Nothing but the lines from the first line of the records through the line with "In this exercise, you" should be output, exactly as written and free of pictures.

[Records excerpted from a collection]
____________
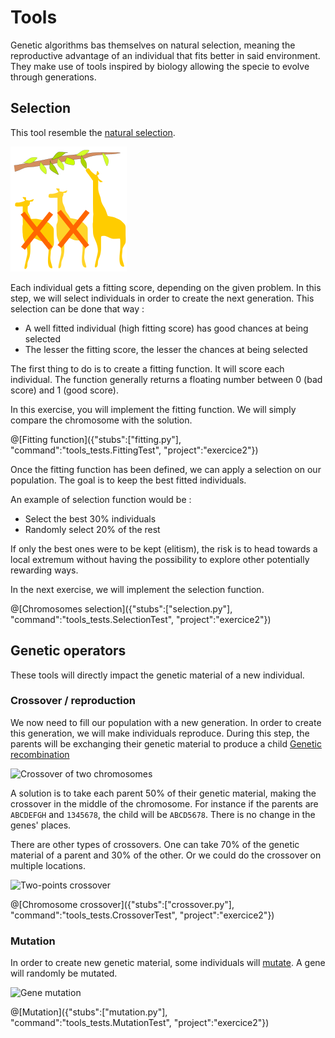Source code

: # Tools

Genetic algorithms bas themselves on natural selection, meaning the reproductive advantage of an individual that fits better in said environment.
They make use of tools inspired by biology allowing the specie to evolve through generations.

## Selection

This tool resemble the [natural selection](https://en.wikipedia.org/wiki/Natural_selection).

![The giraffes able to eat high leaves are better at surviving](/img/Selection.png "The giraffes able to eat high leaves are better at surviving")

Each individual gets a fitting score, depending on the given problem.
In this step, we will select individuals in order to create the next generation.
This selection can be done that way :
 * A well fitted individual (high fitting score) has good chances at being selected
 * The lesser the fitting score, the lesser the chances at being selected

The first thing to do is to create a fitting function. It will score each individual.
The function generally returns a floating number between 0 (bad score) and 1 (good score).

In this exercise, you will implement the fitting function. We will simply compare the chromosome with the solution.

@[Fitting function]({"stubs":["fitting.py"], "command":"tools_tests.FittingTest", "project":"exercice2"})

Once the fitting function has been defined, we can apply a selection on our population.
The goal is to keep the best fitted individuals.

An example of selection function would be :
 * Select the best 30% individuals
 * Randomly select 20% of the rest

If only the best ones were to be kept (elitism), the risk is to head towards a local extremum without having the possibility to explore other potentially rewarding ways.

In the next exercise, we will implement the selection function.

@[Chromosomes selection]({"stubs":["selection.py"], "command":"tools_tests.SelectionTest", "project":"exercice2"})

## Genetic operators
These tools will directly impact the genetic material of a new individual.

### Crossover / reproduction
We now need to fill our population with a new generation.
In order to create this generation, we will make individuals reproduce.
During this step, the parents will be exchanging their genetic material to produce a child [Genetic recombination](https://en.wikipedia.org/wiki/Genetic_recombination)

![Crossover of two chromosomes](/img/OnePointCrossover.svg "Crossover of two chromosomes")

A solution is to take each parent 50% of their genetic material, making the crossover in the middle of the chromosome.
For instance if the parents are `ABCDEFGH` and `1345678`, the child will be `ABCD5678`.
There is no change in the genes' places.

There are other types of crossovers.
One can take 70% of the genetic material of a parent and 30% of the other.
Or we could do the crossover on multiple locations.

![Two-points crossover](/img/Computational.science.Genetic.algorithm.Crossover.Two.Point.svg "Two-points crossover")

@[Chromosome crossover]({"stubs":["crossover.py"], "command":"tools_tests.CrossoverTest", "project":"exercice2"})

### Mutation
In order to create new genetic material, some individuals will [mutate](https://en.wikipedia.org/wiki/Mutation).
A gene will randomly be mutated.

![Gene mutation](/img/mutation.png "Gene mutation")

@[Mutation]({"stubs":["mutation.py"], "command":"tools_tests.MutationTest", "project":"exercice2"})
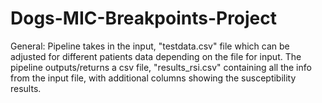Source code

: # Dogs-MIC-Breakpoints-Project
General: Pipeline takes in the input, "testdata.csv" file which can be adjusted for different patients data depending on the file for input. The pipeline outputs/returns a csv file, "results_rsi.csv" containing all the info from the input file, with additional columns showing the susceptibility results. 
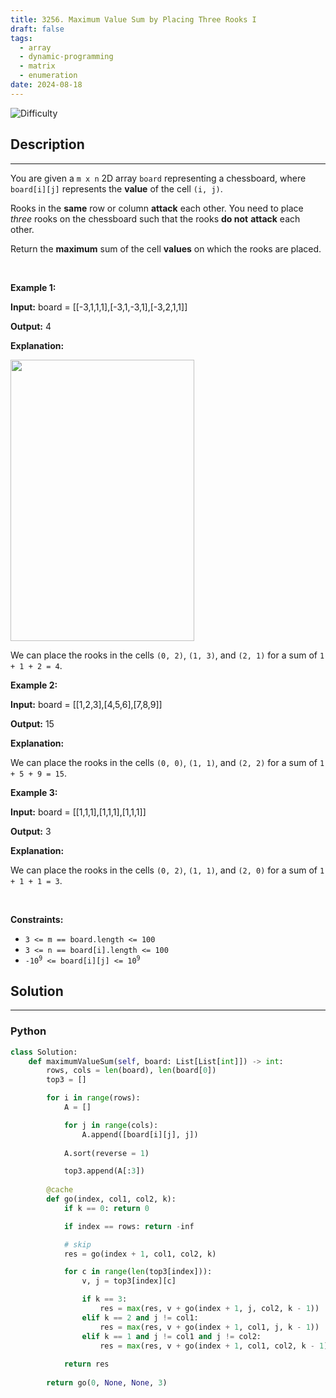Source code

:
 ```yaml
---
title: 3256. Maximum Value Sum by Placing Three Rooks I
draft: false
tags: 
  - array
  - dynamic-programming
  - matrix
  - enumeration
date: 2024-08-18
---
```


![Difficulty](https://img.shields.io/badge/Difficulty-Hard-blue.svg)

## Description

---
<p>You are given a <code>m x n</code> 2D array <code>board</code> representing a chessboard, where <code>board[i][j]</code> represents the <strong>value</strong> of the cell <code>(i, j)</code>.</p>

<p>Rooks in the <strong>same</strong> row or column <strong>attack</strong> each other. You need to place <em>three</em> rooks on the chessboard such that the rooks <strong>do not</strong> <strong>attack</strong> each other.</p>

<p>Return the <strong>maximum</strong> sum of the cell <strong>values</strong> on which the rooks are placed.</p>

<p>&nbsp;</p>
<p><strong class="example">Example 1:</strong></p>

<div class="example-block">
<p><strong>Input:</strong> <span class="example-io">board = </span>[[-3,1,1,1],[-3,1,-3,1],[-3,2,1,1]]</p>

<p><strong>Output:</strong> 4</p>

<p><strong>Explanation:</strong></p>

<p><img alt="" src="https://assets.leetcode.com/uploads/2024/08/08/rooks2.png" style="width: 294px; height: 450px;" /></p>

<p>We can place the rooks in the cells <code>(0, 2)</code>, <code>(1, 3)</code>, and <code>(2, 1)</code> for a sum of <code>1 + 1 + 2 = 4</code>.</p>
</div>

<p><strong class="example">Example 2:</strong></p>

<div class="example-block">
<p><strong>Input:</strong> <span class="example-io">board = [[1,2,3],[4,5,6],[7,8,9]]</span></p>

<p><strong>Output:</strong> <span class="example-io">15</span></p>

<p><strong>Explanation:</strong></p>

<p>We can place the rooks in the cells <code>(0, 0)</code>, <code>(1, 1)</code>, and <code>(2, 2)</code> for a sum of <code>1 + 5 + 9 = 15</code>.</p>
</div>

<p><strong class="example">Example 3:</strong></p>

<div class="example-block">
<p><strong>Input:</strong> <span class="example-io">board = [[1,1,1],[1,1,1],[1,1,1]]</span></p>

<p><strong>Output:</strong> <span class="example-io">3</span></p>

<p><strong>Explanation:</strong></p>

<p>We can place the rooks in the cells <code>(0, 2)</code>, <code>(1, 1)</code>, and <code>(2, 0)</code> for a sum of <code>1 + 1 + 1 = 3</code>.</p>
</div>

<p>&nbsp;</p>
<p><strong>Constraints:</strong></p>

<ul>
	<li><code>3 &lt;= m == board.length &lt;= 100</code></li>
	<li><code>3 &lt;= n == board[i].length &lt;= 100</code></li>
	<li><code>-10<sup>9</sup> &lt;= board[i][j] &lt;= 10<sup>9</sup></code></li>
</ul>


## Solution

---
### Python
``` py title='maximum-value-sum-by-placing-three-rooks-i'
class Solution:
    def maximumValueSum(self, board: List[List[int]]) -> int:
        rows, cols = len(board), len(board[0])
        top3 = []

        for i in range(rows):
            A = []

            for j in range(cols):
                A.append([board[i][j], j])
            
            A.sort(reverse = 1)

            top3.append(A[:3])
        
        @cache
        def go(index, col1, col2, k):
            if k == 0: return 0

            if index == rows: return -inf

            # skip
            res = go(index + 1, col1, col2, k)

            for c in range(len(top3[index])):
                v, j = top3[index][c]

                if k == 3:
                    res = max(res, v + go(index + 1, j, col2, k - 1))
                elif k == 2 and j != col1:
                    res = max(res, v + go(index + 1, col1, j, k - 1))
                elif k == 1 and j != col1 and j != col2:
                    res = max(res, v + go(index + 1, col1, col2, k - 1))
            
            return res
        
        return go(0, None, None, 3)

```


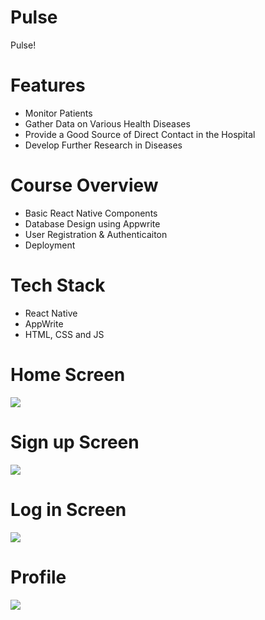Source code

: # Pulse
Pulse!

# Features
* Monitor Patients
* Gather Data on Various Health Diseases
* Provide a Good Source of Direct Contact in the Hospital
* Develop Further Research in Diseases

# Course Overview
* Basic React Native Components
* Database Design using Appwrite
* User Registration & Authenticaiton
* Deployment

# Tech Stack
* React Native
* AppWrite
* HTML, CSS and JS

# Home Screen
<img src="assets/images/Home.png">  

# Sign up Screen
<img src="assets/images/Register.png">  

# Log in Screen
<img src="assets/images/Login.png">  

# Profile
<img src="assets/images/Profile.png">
____________
◆ **Solved problem**
Source code

: # Tools

Genetic algorithms bas themselves on natural selection, meaning the reproductive advantage of an individual that fits better in said environment.
They make use of tools inspired by biology allowing the specie to evolve through generations.

## Selection

This tool resemble the [natural selection](https://en.wikipedia.org/wiki/Natural_selection).

![The giraffes able to eat high leaves are better at surviving](/img/Selection.png "The giraffes able to eat high leaves are better at surviving")

Each individual gets a fitting score, depending on the given problem.
In this step, we will select individuals in order to create the next generation.
This selection can be done that way :
 * A well fitted individual (high fitting score) has good chances at being selected
 * The lesser the fitting score, the lesser the chances at being selected

The first thing to do is to create a fitting function. It will score each individual.
The function generally returns a floating number between 0 (bad score) and 1 (good score).

In this exercise, you will implement the fitting function. We will simply compare the chromosome with the solution.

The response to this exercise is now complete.